No Man Up: Why There’s No Such Thing As A “Real Man”

Originally published at https://www.splicetoday.com.

I knew I could never be a real man even before realizing I was trans. My grandfather-a retired ironworker known as Pop to us grandkids-had a small workshop in our backyard where he did home projects, and I was often told to help him out since I was the “boy” of the house. I hated it because I couldn’t lift heavy objects or hammer nails straight, got bored waiting for him to need assistance, and couldn’t stand working outside in the summer heat. Pop was always patient with me, but I knew even then that I was too girly to work in construction like all the other men in my family.

School reiterated my lack of manhood. I cried every time something went wrong, flinched whenever a ball got too close to me in PE, and preferred playing house with the girls instead of basketball at recess. Being a Christian from ages 17 to 30 exposed me to the toxic idea of “biblical” gender roles where a man must sacrifice all autonomy to be the “spiritual head” of the household, and a woman must be his servant. I tried to do that with my ex-fiancée, but after six years together it turned out to be another case of failing manhood.

Being a “real man” can mean either not being an immature little boy, or not feminine. There’s nothing inherently wrong about the former-when Jon Taffer screams, “Man up” to an incompetent bar owner on Bar Rescue, he’s saying, “Be a responsible grown-up”-although it can be harmful, like when a man refuses to take a break from working even though he’s about to pass out from exhaustion. The latter of the two definitions, however, is when toxic masculinity appears.

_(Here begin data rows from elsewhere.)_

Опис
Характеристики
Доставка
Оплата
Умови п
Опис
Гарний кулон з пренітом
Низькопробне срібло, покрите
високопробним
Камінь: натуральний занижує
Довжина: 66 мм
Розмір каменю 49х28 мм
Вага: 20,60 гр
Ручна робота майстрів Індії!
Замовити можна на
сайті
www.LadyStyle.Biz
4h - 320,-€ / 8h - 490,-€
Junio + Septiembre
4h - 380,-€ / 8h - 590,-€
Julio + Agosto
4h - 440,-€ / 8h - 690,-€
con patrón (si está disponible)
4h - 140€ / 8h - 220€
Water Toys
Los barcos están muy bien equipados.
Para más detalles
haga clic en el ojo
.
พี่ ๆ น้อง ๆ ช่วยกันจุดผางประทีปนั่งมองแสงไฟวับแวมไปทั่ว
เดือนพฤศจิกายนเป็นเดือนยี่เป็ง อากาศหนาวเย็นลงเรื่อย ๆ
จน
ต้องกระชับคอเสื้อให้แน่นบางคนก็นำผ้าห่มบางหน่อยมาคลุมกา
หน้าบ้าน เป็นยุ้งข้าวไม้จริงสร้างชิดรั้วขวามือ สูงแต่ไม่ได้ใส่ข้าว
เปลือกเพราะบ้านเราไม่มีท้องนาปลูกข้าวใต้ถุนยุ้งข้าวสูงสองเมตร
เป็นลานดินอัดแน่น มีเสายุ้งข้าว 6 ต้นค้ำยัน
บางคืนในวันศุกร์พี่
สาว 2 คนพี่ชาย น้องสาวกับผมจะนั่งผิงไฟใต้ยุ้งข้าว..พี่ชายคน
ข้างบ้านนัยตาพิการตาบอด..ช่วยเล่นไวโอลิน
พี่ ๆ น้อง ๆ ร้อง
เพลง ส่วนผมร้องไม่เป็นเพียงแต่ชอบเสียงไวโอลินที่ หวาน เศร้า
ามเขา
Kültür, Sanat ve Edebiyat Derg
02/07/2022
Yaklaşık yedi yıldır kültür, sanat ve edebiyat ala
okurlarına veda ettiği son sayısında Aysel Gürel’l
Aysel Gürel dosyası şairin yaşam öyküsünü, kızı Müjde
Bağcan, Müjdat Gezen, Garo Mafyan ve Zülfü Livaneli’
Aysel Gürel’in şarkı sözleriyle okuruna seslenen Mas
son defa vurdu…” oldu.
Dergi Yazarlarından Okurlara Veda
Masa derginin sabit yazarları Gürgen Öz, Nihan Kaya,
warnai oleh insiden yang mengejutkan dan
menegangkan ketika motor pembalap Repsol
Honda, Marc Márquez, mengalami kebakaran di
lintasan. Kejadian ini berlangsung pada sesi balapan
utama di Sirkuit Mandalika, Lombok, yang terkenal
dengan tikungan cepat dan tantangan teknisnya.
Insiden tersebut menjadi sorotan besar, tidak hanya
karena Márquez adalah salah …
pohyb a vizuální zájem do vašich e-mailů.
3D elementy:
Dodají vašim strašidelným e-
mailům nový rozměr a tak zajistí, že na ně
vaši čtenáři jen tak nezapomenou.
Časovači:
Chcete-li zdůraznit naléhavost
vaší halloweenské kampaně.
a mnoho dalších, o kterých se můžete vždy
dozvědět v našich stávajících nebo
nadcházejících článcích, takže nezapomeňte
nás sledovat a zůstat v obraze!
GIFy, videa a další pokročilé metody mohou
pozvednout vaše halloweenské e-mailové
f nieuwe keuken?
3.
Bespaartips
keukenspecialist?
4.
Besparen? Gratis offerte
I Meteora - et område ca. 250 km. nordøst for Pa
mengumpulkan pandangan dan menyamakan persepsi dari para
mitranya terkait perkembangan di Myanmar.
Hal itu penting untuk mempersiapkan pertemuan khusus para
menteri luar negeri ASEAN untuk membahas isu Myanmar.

The only way to get certain men to do anything is to appeal to their fragile masculinity. Last month Rep. Liz Cheney tweeted a photo of her father, former Vice President Dick, wearing a face mask along with the hashtag #RealMenWearMasks because some men, including President Trump, think a face mask is a sign of weakness. The grocery store I work at sells Dude Wipes, a brand specifically designed to reassure men it’s not gay to wipe their asses. There’s a brand of canned wine marketed towards men because apparently wine is considered girly, too. These examples may be silly, but there are other examples that are way worse.

The incel community began as a support group for men who couldn’t get laid, but eventually evolved to the toxic movement known today. They feel the world has done them wrong, and the only solution is to retaliate through acts of violence ranging from rape to mass shootings. Incels represent toxic masculinity at its purest: a woman’s sole purpose is to please men sexually. If a man can’t get laid, then he has failed, and someone has to pay the price.

I was never an incel, but came close. I could never be a jock, so I spent my 20s as a Sensitive Nice Guy looking for a Manic Pixie Dream Girl to save me. This kind of masculinity was a safe alternative to the hyper-macho frat boy archetype many of my male peers fell into. Unfortunately, being a Sensitive Nice Guy was just as toxic as a Frat Boy, and I was sometimes creepy around women, including cyberstalking one.

What I did was wrong, plain and simple. My trans present does not negate my problematic past, and I take full responsibility for my actions.

Coming out as trans has helped deconstruct masculinity and realize that, in the end, there’s no such thing as a “real man.” The idea that one must go through a rite of passage or meet a set list of behaviors to prove one’s manhood only fuels the notion that manhood is a special privilege only certain men can achieve. Once society realizes this, men will have more freedom to be themselves, which will then create a healthier form of masculinity.